Je marche au bord du trou. Un million d'années me séparent de moi-même et toujours la même heure à la montre. Je suis debout dans un décor d'illusions et toujours la même chaise m'appelle avec ses bras de soie.

Ce qui bouge en moi cherche la route de l'immobile. Ce qui n'avance pas cherche des pas sous la parole. C'est toujours la lumière qui prend soin de mes ombres.

J'ai une auto comme tout le monde, un état civil comme personne, un frigidaire, et même la télé. Je vis pourtant sur une autre planète. N'écoute pas la nuit quand elle parle du jour. S'il faut croire au soleil, regarde vers la mer.

J'avance au bord du vide mais je ne suis pas seul. Un milliard d'atomes nous relient aux étoiles.

J'ai une entorse au cœur d'avoir trop espéré, des ampoules aux neurones. J'ai des images en trop mais des couleurs en moins. J'ai un plafond si haut que je marche à l'envers. Il faut des pas d'échelle pour avancer debout. Il faut rêver les yeux ouverts, la bouche pleine de mots et faire de chaque geste une ultime caresse.

Je ne suis pas de ceux qui pensent et j'ai très mal vécu. Pourtant, je m'acharne à écrire. Est-ce par orgueil ou remords ? Je me sens vivre moins sans les mots pour le dire et je sens moins les mots sans la vie qui les forme. "Guenille-Bouteille, Guenille-Bouteille". Il m'arrive de m'ennuyer des cris du guenillou, du livreur de glaces, des bonbons à la cenne, des cornets à deux boules et des fesses d'Amélie dans ses shorts trop courts. Elle m'a laissé des bleus sur le rebord des lèvres.

Je m'ennuie des sonnettes d'épicerie qui faisaient schling en entrant, des portes où c'est écrit exit, des bicycles balounes, des lunes de miel en chocolat, des gosses de nègre, des pétards à mèche, des vieux qui sentent la pipe et les jurons. Il n'y a plus de sages, il n'y a plus que des vieillards. Il n'y a plus d'idées mais des concours d'opinions. Quand le décor change, le son des êtres aussi. Je voudrais qu'on m'entende avec ma voix d'enfant.

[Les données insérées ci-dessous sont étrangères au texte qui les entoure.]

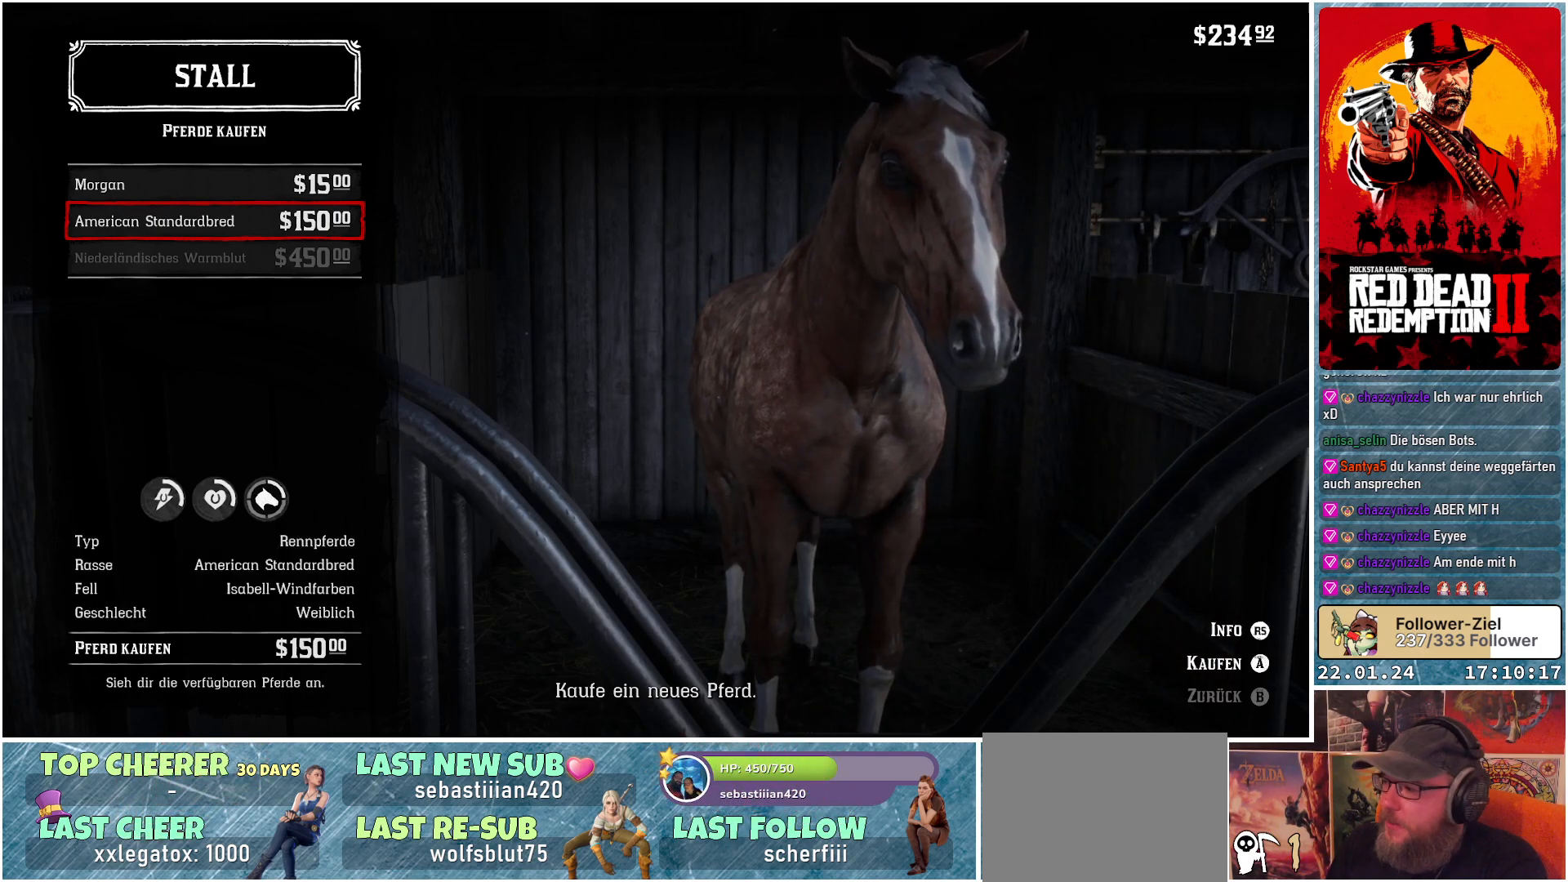
{"buttons": [], "left_stick": "center", "right_stick": "center", "events": []}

Il n'y a aucune raison d'écrire que celle de la vie. Un seul lecteur suffit pour éloigner la mort. Quand je compte mes pieds, il manque toujours des ailes pour que les mots s'envolent un peu plus haut que moi. La femme la plus nue se déshabille encore, disait Éluard. La plus belle des phrases n'est pas encore écrite.

Chaque mot est une pierre précieuse, une vis, un écrou, une feuille qui tombe, un bourgeon qui s'ouvre. Chaque jour est une éternité qui nous échappe, un rêve qui s'éteint pour s'allumer ailleurs. Je traîne le Moyen-âge sur le bout d'un portable comme un mot sur la langue. J'ai tant porté l'encens à l'église du village que j'ai bu comme un trou pour oublier l'odeur. Les souvenirs du nez valent bien ceux des yeux. Béni soit Dieu ! Son Saint Nom ! Ses Saints Anges ! De là ma peur des majuscules. Il faut de tout pour écrire, du silence des étoiles aux atomes qui chantent. Les mots deviennent ce qu'on est. Je ne suis pas de ceux qui croient mais de ceux qui espèrent.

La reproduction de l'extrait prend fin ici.